LISTING
* START *
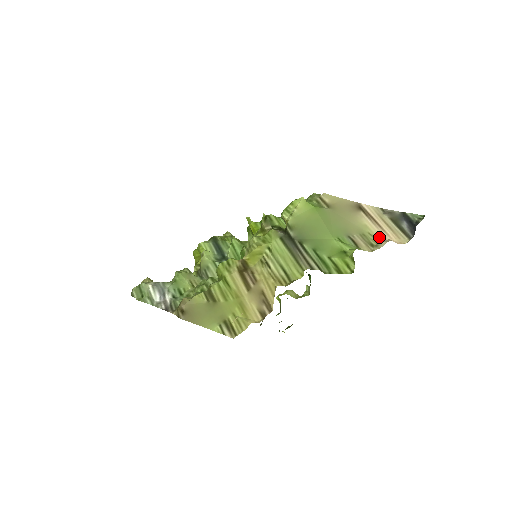
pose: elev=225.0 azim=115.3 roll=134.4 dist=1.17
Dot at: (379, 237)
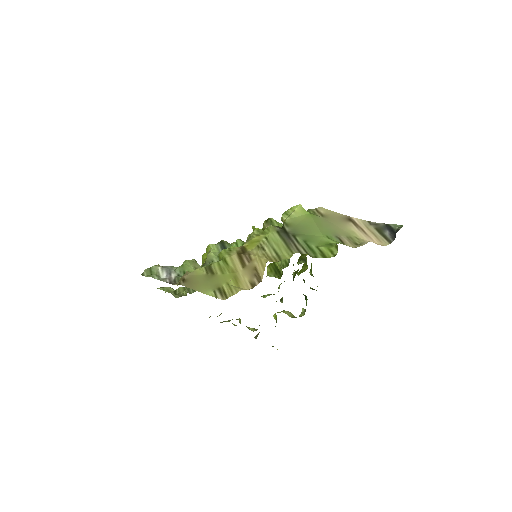
Dot at: (363, 240)
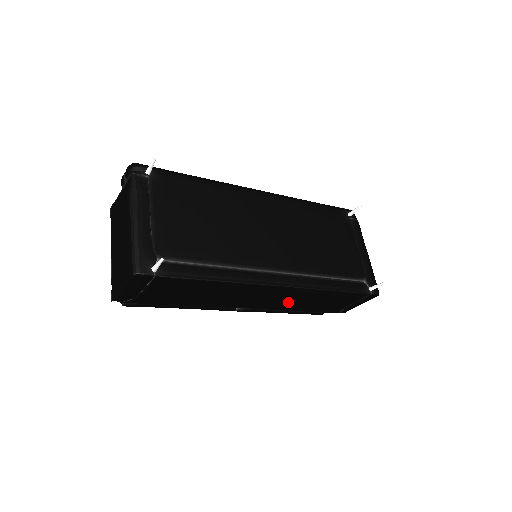
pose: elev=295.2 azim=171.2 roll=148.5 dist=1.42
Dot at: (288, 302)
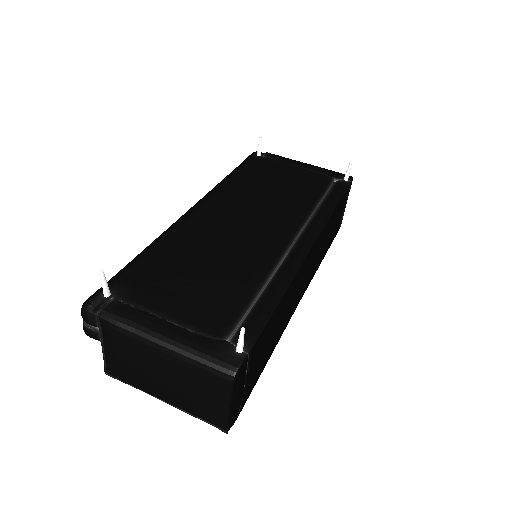
Dot at: (318, 257)
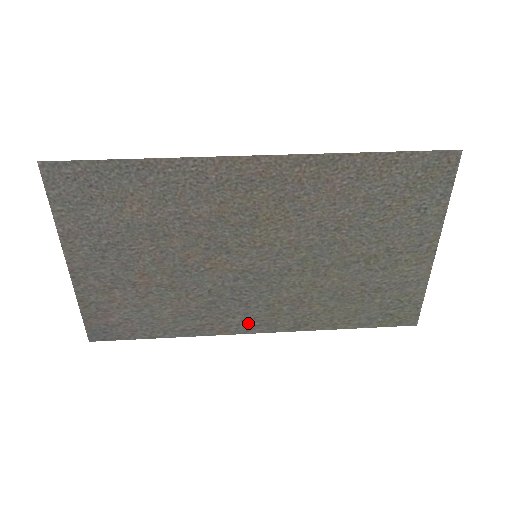
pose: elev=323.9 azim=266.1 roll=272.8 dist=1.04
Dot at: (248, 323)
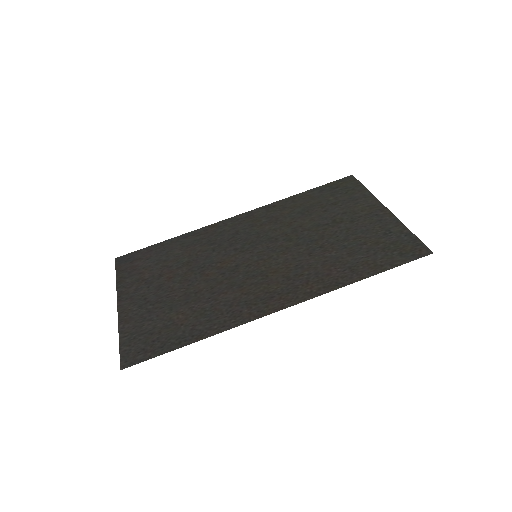
Dot at: (233, 223)
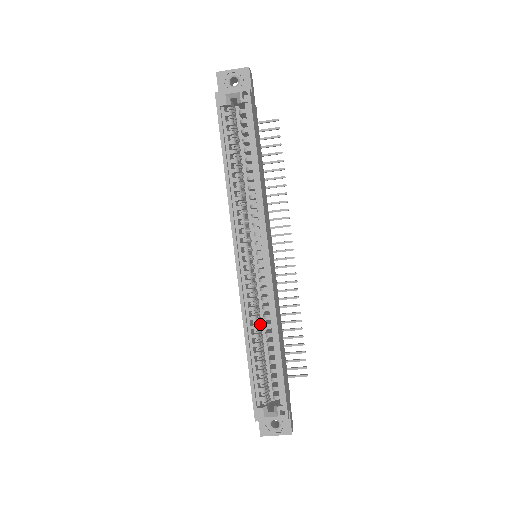
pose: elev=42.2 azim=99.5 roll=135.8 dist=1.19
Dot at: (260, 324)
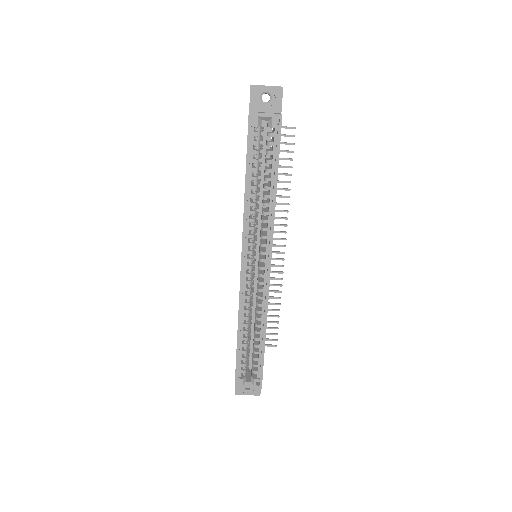
Dot at: occluded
* END *
PROMPT
Write out every text line from all of the records above word for word, leaving out the pictures.

THE RESULT
pose: elev=225.0 azim=115.3 roll=134.4 dist=1.17
Dot at: (379, 237)
Dot at: (363, 240)
pose: elev=295.2 azim=171.2 roll=148.5 dist=1.42
Dot at: (288, 302)
Dot at: (318, 257)
pose: elev=323.9 azim=266.1 roll=272.8 dist=1.04
Dot at: (248, 323)
Dot at: (233, 223)
pose: elev=42.2 azim=99.5 roll=135.8 dist=1.19
Dot at: (260, 324)
Dot at: occluded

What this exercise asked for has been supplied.